• _Your assignment_: The lines to copy run from the one containing "44000: 77.9997 -> 77.9996" to the last line of the entries; output those lines exactly and only them, without pictures.

• _Data listing_:
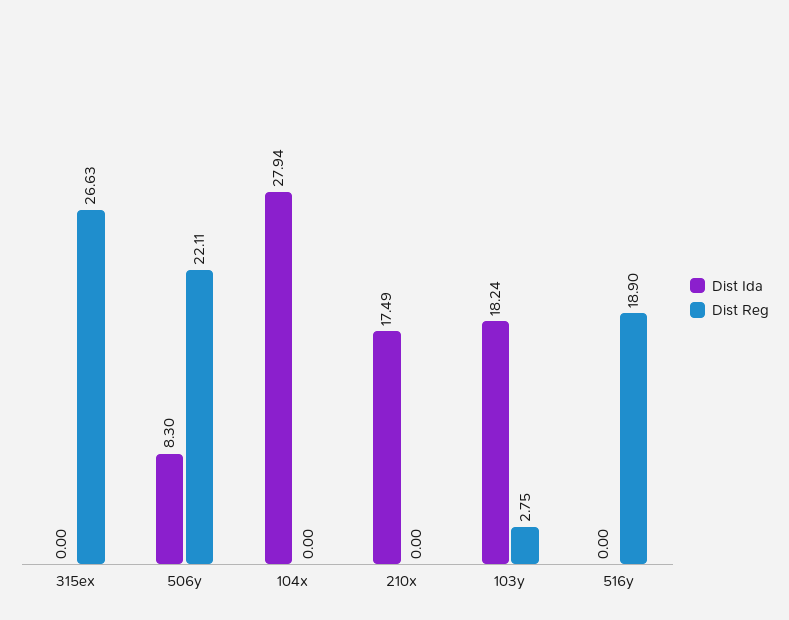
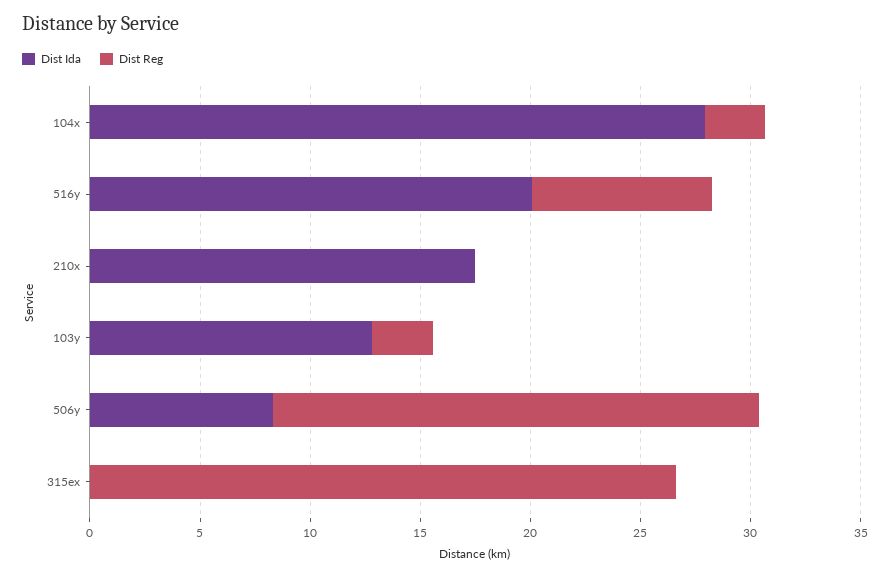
Dist Reg, 104x: 0 -> 3
Dist Ida, 103y: 18.24 -> 13
Dist Ida, 516y: 0 -> 20
Dist Reg, 516y: 18.9 -> 8

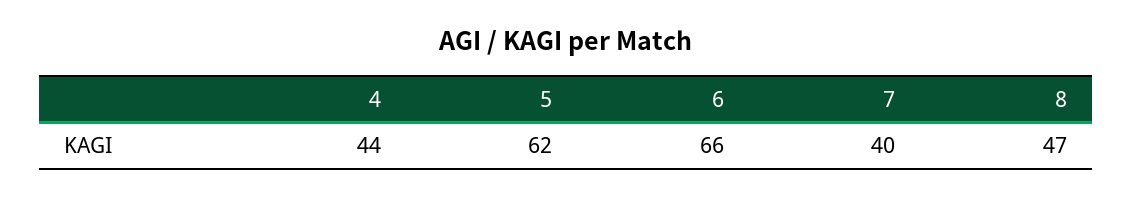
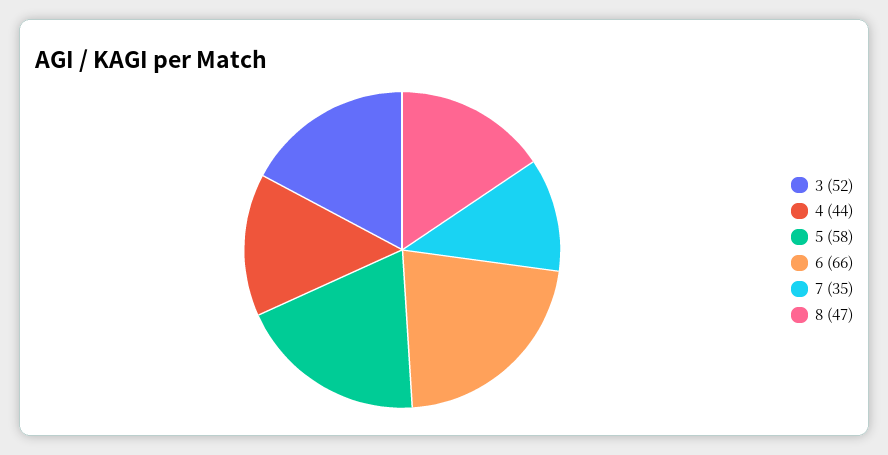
5: 62 -> 58
7: 40 -> 35
3: none -> 52

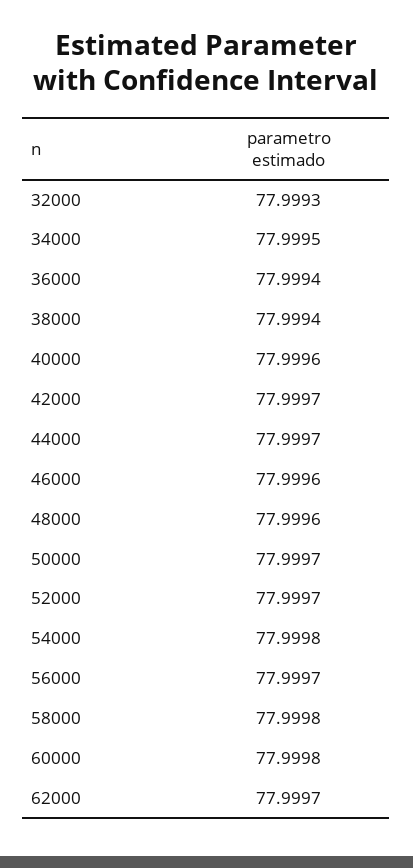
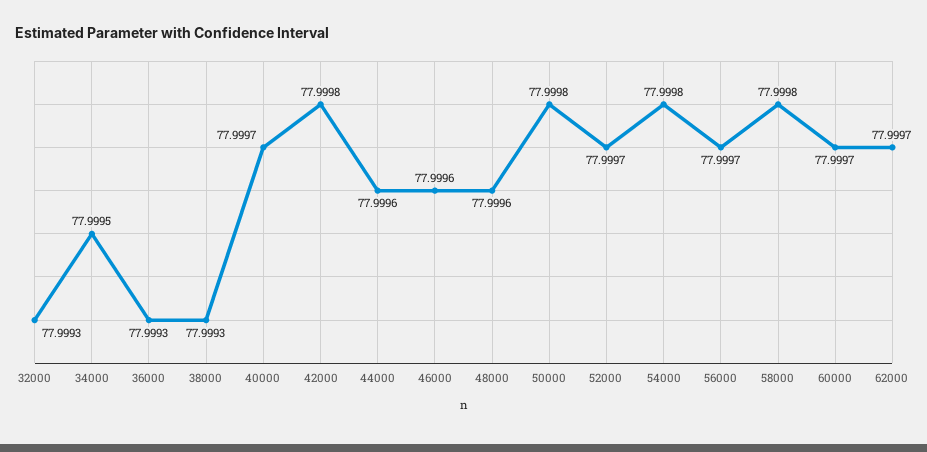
36000: 77.9994 -> 77.9993
38000: 77.9994 -> 77.9993
40000: 77.9996 -> 77.9997
42000: 77.9997 -> 77.9998
44000: 77.9997 -> 77.9996
50000: 77.9997 -> 77.9998
60000: 77.9998 -> 77.9997

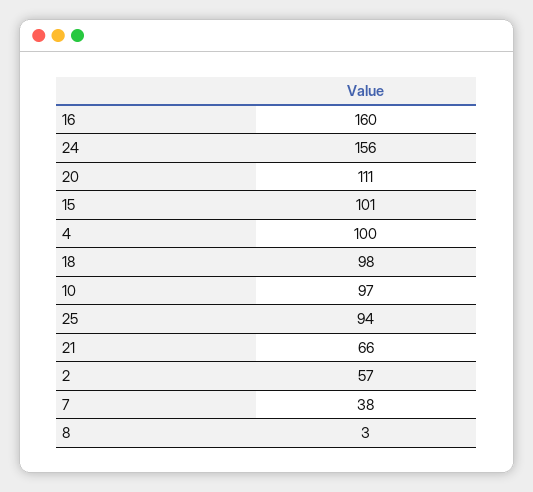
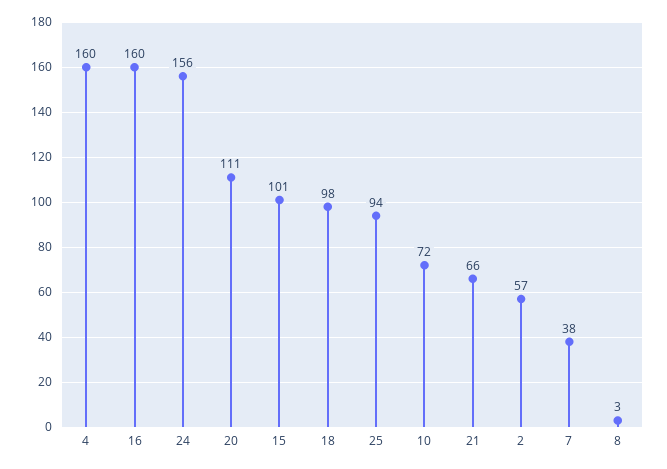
4: 100 -> 160
10: 97 -> 72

• _Solved exercise_:
44000: 77.9997 -> 77.9996
50000: 77.9997 -> 77.9998
60000: 77.9998 -> 77.9997

4: 100 -> 160
10: 97 -> 72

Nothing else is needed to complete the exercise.